Il défit son nœud de cravate en descendant l’escalier et, une fois dans la rue, se dirigea à pas lents vers son domicile, certain de pouvoir s’accorder quelques heures de sommeil avant d’être rappelé au travail.
Il y était presque lorsque le silence presque parfait de la ville endormie fut interrompu par un bruit soudain de sabots. Iuri n’eut pas le temps de s’interroger qu’une calèche noire tirée par quatre chevaux de la même couleur lui coupa la route, donnant corps à ses pires pressentiments.
Il tenta de se cacher, mais le cocher ne tarda pas à le voir et à le reconnaître. Il tira adroitement sur les rênes et, se tournant vers lui, souleva son haut-de-forme en guise de salut.
«Ogma…» bredouilla le jeune homme.
«Comme on se retrouve» répondit l’autre qui afficha en souriant une rangée de dents très blanches. L’instant d’après, ses lèvres vermeilles se courbaient en une grimace. «Qu’y a-t-il? Tu n’es pas content de me voir peut-être?»
Iuri esquissa un geste de dénégation à peine perceptible.
L’autre fut à terre d’un bond et lui tourna autour avec des mouvements de félin. « Dommage! marmonna-t-il. Si je n’étais pas privé de sentiment, j’oserais dire que toi par contre, tu m’as manqué. Il lui souffla ces derniers mots dans le cou, lui effleurant la nuque d’un doigt, et revint face à lui. De toute façon, je sais très bien que ce n’est pas ce qui t’intéresse.
«Ne me fais pas languir dans ce cas.»
«À tes ordres!» Ogma souleva son chapeau pour la seconde fois, le plaça devant lui et inclina la tête d’un geste brusque. Il releva ensuite le visage, affichant une orbite vide à côté de son bon œil. Il était d’un violet profond. De longs cheveux lisses, d’une couleur de prune mûre, encadraient un visage pâle et totalement glabre qui semblait de porcelaine. Bien que défiguré, il était très beau, d’une beauté sans sexe, ni âge. Il plongea élégamment une main dans le chapeau, en sortit un œil de verre et, à la lumière d’un réverbère, l’examina quelques secondes.
«Pupille noire, décréta-t-il en le montrant à son interlocuteur. Tu sais ce que cela signifie, pas vrai?» Plus qu’une question, c’était une affirmation.
Iuri poussa un soupir de soulagement.
«Tu n’es pas là pour moi… Mais pas non plus pour l’homme qui attend d’être enterré car il était déjà mort quand je l’ai habillé. Pour qui es-tu venu alors?»

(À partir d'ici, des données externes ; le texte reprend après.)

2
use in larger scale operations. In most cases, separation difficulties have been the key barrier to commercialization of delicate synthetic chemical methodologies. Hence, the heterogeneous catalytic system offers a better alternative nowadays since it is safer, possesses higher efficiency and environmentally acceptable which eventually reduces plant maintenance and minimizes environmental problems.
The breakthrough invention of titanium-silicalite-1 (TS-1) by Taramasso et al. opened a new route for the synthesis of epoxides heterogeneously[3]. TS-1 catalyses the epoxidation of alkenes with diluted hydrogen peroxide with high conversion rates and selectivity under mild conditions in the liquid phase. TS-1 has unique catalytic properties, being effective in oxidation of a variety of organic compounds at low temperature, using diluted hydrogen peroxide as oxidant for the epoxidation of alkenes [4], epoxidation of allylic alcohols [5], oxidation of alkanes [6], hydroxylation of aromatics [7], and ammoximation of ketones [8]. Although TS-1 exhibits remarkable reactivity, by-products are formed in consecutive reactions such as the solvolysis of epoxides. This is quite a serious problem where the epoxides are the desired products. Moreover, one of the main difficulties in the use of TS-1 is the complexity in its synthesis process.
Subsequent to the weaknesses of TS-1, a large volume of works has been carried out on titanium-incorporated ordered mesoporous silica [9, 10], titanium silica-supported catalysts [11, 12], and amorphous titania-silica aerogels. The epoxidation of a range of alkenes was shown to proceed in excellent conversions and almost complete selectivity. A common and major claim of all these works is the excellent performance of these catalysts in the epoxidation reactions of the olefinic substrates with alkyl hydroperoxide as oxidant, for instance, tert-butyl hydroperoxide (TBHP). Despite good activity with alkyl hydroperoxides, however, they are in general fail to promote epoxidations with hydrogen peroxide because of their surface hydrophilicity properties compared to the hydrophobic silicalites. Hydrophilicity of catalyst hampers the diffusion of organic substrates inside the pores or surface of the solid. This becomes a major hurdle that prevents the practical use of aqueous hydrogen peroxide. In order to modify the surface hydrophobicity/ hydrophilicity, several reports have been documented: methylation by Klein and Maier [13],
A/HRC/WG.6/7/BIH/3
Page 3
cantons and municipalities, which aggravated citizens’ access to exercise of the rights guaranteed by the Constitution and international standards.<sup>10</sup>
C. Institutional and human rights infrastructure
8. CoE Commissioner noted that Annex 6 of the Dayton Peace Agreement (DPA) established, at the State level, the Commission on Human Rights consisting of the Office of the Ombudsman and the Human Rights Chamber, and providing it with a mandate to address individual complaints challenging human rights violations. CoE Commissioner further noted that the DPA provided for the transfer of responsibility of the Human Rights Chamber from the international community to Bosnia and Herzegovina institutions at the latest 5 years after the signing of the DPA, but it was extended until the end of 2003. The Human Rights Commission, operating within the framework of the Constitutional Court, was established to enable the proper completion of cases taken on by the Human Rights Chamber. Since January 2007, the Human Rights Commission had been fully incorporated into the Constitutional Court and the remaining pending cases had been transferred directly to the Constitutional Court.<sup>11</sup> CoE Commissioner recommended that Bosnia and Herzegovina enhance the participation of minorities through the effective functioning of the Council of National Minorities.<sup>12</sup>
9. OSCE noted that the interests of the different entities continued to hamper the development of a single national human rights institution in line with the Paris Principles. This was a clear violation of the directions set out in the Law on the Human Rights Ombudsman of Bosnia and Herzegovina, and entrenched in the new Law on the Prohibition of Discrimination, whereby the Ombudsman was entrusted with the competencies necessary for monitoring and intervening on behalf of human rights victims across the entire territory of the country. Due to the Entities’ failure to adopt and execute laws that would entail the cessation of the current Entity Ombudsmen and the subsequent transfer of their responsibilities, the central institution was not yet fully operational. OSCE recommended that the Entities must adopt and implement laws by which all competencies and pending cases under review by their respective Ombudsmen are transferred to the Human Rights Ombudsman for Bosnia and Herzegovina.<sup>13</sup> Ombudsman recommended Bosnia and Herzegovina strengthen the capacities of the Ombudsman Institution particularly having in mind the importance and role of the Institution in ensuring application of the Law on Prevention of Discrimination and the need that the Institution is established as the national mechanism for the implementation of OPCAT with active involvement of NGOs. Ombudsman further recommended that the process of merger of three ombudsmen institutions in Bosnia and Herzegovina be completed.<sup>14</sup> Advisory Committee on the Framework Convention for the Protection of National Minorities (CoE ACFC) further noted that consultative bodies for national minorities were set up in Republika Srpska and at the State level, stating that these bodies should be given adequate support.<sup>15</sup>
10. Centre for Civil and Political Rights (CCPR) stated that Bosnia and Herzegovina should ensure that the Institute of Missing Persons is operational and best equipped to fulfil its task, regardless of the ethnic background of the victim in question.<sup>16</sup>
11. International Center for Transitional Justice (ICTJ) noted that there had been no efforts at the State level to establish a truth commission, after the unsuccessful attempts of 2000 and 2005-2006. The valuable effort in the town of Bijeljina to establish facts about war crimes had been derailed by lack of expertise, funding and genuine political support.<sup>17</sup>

«En effet, pour qui suis-je venu? Ou pour quoi? Quelle est la bonne question?» Ogma remit négligemment son chapeau, sortit un mouchoir en soie de la poche de son imperméable en cuir, lustra la prothèse et la remit à sa place.
«Tu n’es pas venu pour elle…» La voix du jeune homme trembla à cette possibilité.
L’autre lui lança un regard à mi-chemin entre le mépris et la compassion.
«Laisse-moi te dire que tu es pathétique. Te consumer pour quelqu’un qui ne sait plus qui tu es.»
«Ce n’est qu’une question de temps.»
Cette phrase fit l’effet d’un réveil dans la tête d’Ogma qui, en l’entendant, sortit sa montre à gousset en or et après un regard rapide, conclut: «Tu as tout à fait raison. Ce fut un plaisir, mais il est temps que je parte.»
«Tu n’as pas répondu à ma question.»
«Pour affaires, déclara-t-il en sautant dans la calèche. Affaires qui ne te concernent pas.»